> [Dataset excerpts]
┌──

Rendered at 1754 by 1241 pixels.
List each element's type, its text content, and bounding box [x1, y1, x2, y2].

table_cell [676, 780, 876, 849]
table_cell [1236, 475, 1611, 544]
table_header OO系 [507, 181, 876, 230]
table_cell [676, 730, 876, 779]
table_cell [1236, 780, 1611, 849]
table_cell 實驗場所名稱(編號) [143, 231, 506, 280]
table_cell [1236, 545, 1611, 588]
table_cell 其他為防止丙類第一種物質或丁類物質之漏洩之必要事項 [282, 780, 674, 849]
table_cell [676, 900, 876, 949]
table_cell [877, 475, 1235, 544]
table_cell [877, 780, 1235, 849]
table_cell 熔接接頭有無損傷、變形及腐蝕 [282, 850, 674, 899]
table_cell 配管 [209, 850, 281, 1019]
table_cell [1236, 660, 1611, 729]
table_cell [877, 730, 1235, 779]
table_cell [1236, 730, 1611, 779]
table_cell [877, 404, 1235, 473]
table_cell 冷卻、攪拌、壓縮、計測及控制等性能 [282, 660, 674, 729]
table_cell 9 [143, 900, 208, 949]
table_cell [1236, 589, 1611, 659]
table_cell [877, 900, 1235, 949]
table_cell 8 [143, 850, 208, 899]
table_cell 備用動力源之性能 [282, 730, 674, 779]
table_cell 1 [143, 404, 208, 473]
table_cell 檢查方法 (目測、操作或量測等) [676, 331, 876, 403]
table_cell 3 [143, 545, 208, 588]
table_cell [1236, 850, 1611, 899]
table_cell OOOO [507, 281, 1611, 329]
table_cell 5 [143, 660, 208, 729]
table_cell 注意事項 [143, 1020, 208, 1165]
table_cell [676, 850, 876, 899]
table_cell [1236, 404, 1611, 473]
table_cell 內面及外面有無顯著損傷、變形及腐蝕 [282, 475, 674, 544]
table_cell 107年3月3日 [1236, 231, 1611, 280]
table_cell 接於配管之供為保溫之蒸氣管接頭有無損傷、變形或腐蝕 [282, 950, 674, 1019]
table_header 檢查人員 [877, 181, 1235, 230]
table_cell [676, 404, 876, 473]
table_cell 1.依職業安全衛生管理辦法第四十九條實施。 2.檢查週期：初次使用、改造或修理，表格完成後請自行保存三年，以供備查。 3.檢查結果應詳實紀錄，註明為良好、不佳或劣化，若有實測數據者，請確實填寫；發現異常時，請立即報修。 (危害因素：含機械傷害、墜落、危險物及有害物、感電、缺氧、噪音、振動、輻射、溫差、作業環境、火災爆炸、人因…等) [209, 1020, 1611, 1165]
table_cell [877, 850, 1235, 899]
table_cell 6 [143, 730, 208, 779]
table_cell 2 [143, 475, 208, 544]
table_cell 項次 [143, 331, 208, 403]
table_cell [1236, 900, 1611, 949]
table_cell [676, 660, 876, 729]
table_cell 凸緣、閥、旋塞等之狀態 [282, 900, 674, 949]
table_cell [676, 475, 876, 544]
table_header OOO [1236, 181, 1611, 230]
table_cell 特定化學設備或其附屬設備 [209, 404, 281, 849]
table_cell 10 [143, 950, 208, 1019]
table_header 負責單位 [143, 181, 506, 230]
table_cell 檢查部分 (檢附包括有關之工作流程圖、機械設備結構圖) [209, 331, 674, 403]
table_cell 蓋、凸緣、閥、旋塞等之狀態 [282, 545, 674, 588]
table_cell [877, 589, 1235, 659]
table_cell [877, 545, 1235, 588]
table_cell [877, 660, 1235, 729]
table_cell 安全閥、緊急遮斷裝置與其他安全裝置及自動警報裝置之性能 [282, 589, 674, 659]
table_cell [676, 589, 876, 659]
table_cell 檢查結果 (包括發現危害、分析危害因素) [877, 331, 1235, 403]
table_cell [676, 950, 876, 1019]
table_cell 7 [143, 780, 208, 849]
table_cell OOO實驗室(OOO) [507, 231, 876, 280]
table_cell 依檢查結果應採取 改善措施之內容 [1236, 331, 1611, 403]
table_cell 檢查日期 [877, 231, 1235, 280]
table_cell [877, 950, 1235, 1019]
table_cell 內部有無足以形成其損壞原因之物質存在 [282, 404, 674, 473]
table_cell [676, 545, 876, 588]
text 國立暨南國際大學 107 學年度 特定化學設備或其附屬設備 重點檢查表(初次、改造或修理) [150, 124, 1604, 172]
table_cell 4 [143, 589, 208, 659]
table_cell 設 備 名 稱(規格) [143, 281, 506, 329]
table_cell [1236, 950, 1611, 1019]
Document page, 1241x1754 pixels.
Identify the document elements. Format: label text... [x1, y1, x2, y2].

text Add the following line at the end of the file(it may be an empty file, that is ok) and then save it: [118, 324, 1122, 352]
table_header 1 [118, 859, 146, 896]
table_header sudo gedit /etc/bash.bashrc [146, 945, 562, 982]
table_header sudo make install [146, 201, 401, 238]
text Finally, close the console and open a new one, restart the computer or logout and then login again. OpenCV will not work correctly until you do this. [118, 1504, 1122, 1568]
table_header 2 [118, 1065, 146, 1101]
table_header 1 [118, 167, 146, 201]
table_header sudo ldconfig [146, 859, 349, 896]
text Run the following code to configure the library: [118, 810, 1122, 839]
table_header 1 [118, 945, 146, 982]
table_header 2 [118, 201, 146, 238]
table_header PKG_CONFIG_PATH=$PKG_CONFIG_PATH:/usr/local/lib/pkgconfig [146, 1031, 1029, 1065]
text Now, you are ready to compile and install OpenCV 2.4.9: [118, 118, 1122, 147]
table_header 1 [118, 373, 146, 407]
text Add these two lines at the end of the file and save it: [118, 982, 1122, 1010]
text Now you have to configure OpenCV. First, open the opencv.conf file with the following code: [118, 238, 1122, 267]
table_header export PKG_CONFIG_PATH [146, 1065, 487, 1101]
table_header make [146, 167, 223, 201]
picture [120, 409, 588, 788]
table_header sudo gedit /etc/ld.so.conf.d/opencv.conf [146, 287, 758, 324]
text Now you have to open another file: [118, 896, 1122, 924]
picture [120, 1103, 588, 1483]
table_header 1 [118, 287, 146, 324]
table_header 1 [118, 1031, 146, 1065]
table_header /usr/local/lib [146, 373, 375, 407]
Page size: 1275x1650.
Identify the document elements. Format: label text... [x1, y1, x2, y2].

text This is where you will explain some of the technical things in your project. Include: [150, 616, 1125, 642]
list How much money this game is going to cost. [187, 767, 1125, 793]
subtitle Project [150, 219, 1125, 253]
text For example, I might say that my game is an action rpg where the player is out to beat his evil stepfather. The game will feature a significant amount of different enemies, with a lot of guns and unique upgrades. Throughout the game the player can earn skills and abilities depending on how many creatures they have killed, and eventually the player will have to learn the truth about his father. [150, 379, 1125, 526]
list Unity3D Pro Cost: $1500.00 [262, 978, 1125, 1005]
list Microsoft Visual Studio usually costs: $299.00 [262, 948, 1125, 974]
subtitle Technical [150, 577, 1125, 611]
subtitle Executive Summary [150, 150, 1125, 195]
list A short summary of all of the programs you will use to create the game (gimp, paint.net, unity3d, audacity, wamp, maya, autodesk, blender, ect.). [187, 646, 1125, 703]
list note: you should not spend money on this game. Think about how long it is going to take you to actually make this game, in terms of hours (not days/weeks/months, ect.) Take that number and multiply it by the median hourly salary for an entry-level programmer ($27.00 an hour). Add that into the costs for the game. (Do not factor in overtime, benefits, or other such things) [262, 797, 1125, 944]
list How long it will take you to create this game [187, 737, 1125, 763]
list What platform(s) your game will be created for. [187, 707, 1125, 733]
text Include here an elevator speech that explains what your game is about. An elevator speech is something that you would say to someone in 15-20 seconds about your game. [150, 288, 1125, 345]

└──

> [Required task] Print all of the lines above, reproducing each one character for character.

> [Correct answer]
Rendered at 1754 by 1241 pixels.
List each element's type, its text content, and bounding box [x1, y1, x2, y2].

table_cell [676, 780, 876, 849]
table_cell [1236, 475, 1611, 544]
table_header OO系 [507, 181, 876, 230]
table_cell [676, 730, 876, 779]
table_cell [1236, 780, 1611, 849]
table_cell 實驗場所名稱(編號) [143, 231, 506, 280]
table_cell [1236, 545, 1611, 588]
table_cell 其他為防止丙類第一種物質或丁類物質之漏洩之必要事項 [282, 780, 674, 849]
table_cell [676, 900, 876, 949]
table_cell [877, 475, 1235, 544]
table_cell [877, 780, 1235, 849]
table_cell 熔接接頭有無損傷、變形及腐蝕 [282, 850, 674, 899]
table_cell 配管 [209, 850, 281, 1019]
table_cell [1236, 660, 1611, 729]
table_cell [877, 730, 1235, 779]
table_cell [1236, 730, 1611, 779]
table_cell [877, 404, 1235, 473]
table_cell 冷卻、攪拌、壓縮、計測及控制等性能 [282, 660, 674, 729]
table_cell 9 [143, 900, 208, 949]
table_cell [1236, 589, 1611, 659]
table_cell [877, 900, 1235, 949]
table_cell 8 [143, 850, 208, 899]
table_cell 備用動力源之性能 [282, 730, 674, 779]
table_cell 1 [143, 404, 208, 473]
table_cell 檢查方法 (目測、操作或量測等) [676, 331, 876, 403]
table_cell 3 [143, 545, 208, 588]
table_cell [1236, 850, 1611, 899]
table_cell OOOO [507, 281, 1611, 329]
table_cell 5 [143, 660, 208, 729]
table_cell 注意事項 [143, 1020, 208, 1165]
table_cell [676, 850, 876, 899]
table_cell [1236, 404, 1611, 473]
table_cell 內面及外面有無顯著損傷、變形及腐蝕 [282, 475, 674, 544]
table_cell 107年3月3日 [1236, 231, 1611, 280]
table_cell 接於配管之供為保溫之蒸氣管接頭有無損傷、變形或腐蝕 [282, 950, 674, 1019]
table_header 檢查人員 [877, 181, 1235, 230]
table_cell [676, 404, 876, 473]
table_cell 1.依職業安全衛生管理辦法第四十九條實施。 2.檢查週期：初次使用、改造或修理，表格完成後請自行保存三年，以供備查。 3.檢查結果應詳實紀錄，註明為良好、不佳或劣化，若有實測數據者，請確實填寫；發現異常時，請立即報修。 (危害因素：含機械傷害、墜落、危險物及有害物、感電、缺氧、噪音、振動、輻射、溫差、作業環境、火災爆炸、人因…等) [209, 1020, 1611, 1165]
table_cell [877, 850, 1235, 899]
table_cell 6 [143, 730, 208, 779]
table_cell 2 [143, 475, 208, 544]
table_cell 項次 [143, 331, 208, 403]
table_cell [1236, 900, 1611, 949]
table_cell [676, 660, 876, 729]
table_cell 凸緣、閥、旋塞等之狀態 [282, 900, 674, 949]
table_cell [676, 475, 876, 544]
table_header OOO [1236, 181, 1611, 230]
table_cell 特定化學設備或其附屬設備 [209, 404, 281, 849]
table_cell 10 [143, 950, 208, 1019]
table_header 負責單位 [143, 181, 506, 230]
table_cell 檢查部分 (檢附包括有關之工作流程圖、機械設備結構圖) [209, 331, 674, 403]
table_cell 蓋、凸緣、閥、旋塞等之狀態 [282, 545, 674, 588]
table_cell [877, 589, 1235, 659]
table_cell [877, 545, 1235, 588]
table_cell [877, 660, 1235, 729]
table_cell 安全閥、緊急遮斷裝置與其他安全裝置及自動警報裝置之性能 [282, 589, 674, 659]
table_cell [676, 589, 876, 659]
table_cell 檢查結果 (包括發現危害、分析危害因素) [877, 331, 1235, 403]
table_cell [676, 950, 876, 1019]
table_cell 7 [143, 780, 208, 849]
table_cell OOO實驗室(OOO) [507, 231, 876, 280]
table_cell 依檢查結果應採取 改善措施之內容 [1236, 331, 1611, 403]
table_cell 檢查日期 [877, 231, 1235, 280]
table_cell [877, 950, 1235, 1019]
table_cell 內部有無足以形成其損壞原因之物質存在 [282, 404, 674, 473]
table_cell [676, 545, 876, 588]
text 國立暨南國際大學 107 學年度 特定化學設備或其附屬設備 重點檢查表(初次、改造或修理) [150, 124, 1604, 172]
table_cell 4 [143, 589, 208, 659]
table_cell 設 備 名 稱(規格) [143, 281, 506, 329]
table_cell [1236, 950, 1611, 1019]
Document page, 1241x1754 pixels.
Identify the document elements. Format: label text... [x1, y1, x2, y2].

text Add the following line at the end of the file(it may be an empty file, that is ok) and then save it: [118, 324, 1122, 352]
table_header 1 [118, 859, 146, 896]
table_header sudo gedit /etc/bash.bashrc [146, 945, 562, 982]
table_header sudo make install [146, 201, 401, 238]
text Finally, close the console and open a new one, restart the computer or logout and then login again. OpenCV will not work correctly until you do this. [118, 1504, 1122, 1568]
table_header 2 [118, 1065, 146, 1101]
table_header 1 [118, 167, 146, 201]
table_header sudo ldconfig [146, 859, 349, 896]
text Run the following code to configure the library: [118, 810, 1122, 839]
table_header 1 [118, 945, 146, 982]
table_header 2 [118, 201, 146, 238]
table_header PKG_CONFIG_PATH=$PKG_CONFIG_PATH:/usr/local/lib/pkgconfig [146, 1031, 1029, 1065]
text Now, you are ready to compile and install OpenCV 2.4.9: [118, 118, 1122, 147]
table_header 1 [118, 373, 146, 407]
text Add these two lines at the end of the file and save it: [118, 982, 1122, 1010]
text Now you have to configure OpenCV. First, open the opencv.conf file with the following code: [118, 238, 1122, 267]
table_header export PKG_CONFIG_PATH [146, 1065, 487, 1101]
table_header make [146, 167, 223, 201]
picture [120, 409, 588, 788]
table_header sudo gedit /etc/ld.so.conf.d/opencv.conf [146, 287, 758, 324]
text Now you have to open another file: [118, 896, 1122, 924]
picture [120, 1103, 588, 1483]
table_header 1 [118, 287, 146, 324]
table_header 1 [118, 1031, 146, 1065]
table_header /usr/local/lib [146, 373, 375, 407]
Page size: 1275x1650.
Identify the document elements. Format: label text... [x1, y1, x2, y2].

text This is where you will explain some of the technical things in your project. Include: [150, 616, 1125, 642]
list How much money this game is going to cost. [187, 767, 1125, 793]
subtitle Project [150, 219, 1125, 253]
text For example, I might say that my game is an action rpg where the player is out to beat his evil stepfather. The game will feature a significant amount of different enemies, with a lot of guns and unique upgrades. Throughout the game the player can earn skills and abilities depending on how many creatures they have killed, and eventually the player will have to learn the truth about his father. [150, 379, 1125, 526]
list Unity3D Pro Cost: $1500.00 [262, 978, 1125, 1005]
list Microsoft Visual Studio usually costs: $299.00 [262, 948, 1125, 974]
subtitle Technical [150, 577, 1125, 611]
subtitle Executive Summary [150, 150, 1125, 195]
list A short summary of all of the programs you will use to create the game (gimp, paint.net, unity3d, audacity, wamp, maya, autodesk, blender, ect.). [187, 646, 1125, 703]
list note: you should not spend money on this game. Think about how long it is going to take you to actually make this game, in terms of hours (not days/weeks/months, ect.) Take that number and multiply it by the median hourly salary for an entry-level programmer ($27.00 an hour). Add that into the costs for the game. (Do not factor in overtime, benefits, or other such things) [262, 797, 1125, 944]
list How long it will take you to create this game [187, 737, 1125, 763]
list What platform(s) your game will be created for. [187, 707, 1125, 733]
text Include here an elevator speech that explains what your game is about. An elevator speech is something that you would say to someone in 15-20 seconds about your game. [150, 288, 1125, 345]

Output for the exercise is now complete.